Cerca de 207 mil pessoas têm direito a voto, de acordo com a BBC. O referendo dará, ainda, a opção de Bougainville continuar dependente da Papua-Nova Guiné, mas com maior autonomia. A questão é se o governo papuásio aceitará o resultado das urnas (entenda mais adiante por quê).

Se os eleitores confirmarem o voto a favor da independência — e a Papua-Nova Guiné aceitar —, Bougainville se torna mais um país no mundo. Atualmente, a Organização das Nações Unidas (ONU) reconhece 193 estados soberanos. O mais recente a entrar na lista é o Sudão do Sul, que conquistou independência em 2011.

Em área (9.384 km²), Bougainville estaria entre os menores países do mundo. Ainda assim, seria um país quase do tamanho do Líbano, relevante politicamente no Oriente Médio. A população de pouco menos de 300 mil habitantes colocaria o novo estado soberano no patamar de outros no Pacífico, como Vanuatu e Samoa.

Conflito com Papua-Nova Guiné

O movimento pela independência do arquipélago começou ainda na década de 1960 — antes mesmo de a Papua-Nova Guiné se separar da Austrália, o que ocorreu em 1975. O separatismo, porém, intensificou-em 1988, por uma disputa em uma mina de ouro e cobre localizada no centro da maior ilha de Bougainville.

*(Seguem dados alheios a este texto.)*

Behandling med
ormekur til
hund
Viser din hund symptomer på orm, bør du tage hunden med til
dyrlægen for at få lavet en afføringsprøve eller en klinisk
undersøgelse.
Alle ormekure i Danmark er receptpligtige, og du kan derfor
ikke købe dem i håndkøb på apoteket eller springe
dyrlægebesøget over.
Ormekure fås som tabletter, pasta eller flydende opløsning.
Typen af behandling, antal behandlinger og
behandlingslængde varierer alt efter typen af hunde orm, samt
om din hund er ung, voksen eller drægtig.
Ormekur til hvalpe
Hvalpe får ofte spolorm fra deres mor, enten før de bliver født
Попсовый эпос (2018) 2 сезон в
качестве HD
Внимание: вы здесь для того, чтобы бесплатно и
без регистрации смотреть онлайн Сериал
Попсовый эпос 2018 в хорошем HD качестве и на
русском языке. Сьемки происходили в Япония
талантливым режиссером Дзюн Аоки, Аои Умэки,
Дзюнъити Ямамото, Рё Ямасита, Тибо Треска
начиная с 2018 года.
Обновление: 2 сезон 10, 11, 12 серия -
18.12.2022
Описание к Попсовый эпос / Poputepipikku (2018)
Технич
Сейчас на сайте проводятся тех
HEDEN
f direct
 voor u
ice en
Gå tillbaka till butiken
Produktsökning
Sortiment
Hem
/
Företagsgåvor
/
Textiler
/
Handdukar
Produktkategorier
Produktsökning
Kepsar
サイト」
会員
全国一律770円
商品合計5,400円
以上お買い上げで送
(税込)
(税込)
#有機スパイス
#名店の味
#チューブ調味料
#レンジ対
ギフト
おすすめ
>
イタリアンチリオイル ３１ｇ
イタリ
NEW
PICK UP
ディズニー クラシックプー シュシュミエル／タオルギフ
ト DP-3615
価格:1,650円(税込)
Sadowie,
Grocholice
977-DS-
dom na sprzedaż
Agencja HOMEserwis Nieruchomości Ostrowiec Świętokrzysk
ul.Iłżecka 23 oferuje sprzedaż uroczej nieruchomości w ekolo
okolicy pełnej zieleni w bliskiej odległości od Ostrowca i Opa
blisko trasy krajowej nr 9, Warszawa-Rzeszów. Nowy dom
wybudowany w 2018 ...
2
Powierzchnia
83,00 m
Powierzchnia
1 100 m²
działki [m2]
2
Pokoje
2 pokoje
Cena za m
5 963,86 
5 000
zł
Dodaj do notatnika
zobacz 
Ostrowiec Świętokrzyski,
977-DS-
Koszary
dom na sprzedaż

De acordo com reportagem do "Guardian", moradores do arquipélago alegavam que não era justo que a maior parte dos recursos produzidos na mina fossem levados à Papua-Nova Guiné. Houve protestos, e o governo papuásio deslocou policiais e militares para conter os manifestantes — que fundaram o Exército Revolucionário de Bougainville e deram início a uma guerra civil.

No conflito, que se estendeu até 1997, mais de 20 mil pessoas morreram. Isso equivale a cerca de 10% da população de Bougainville à época. Três anos mais tarde, um acordo de paz determinou que 2020 seria o prazo para um referendo sobre a independência do território autônomo.

Em outubro, o primeiro-ministro da Papua-Nova Guiné, James Marape, parabenizou a iniciativa do referendo, mas disse que a votação "não é vinculante" — ou seja, o governo poderia simplesmente rejeitar o resultado.

Por isso, observadores internacionais temem que uma negativa do governo papuásio reacenda uma guerra local que deixou milhares de mortos.

A Austrália, de acordo com a BBC, declarou que "respeitará o que for negociado". O país mediou as tratativas de paz entre Bougainville e Papua-Nova Guiné, mas independentistas creem que o governo australiano é contra a separação dos dois países.